Stored data entries:
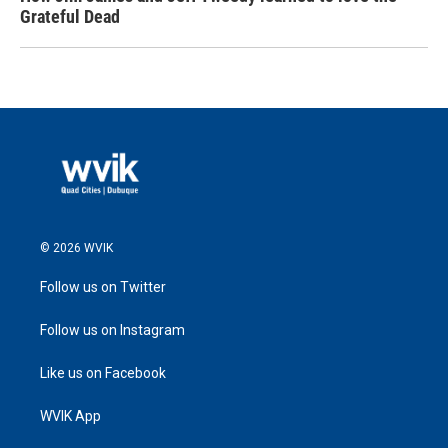
Grateful Dead
© 2026 WVIK
Follow us on Twitter
Follow us on Instagram
Like us on Facebook
WVIK App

--- INSTRUCTIONS TO FOLLOW ---
Copy out every one of the lines above word for word, leaving out the pictures.

--- RESULT BELOW ---
Grateful Dead
© 2026 WVIK
Follow us on Twitter
Follow us on Instagram
Like us on Facebook
WVIK App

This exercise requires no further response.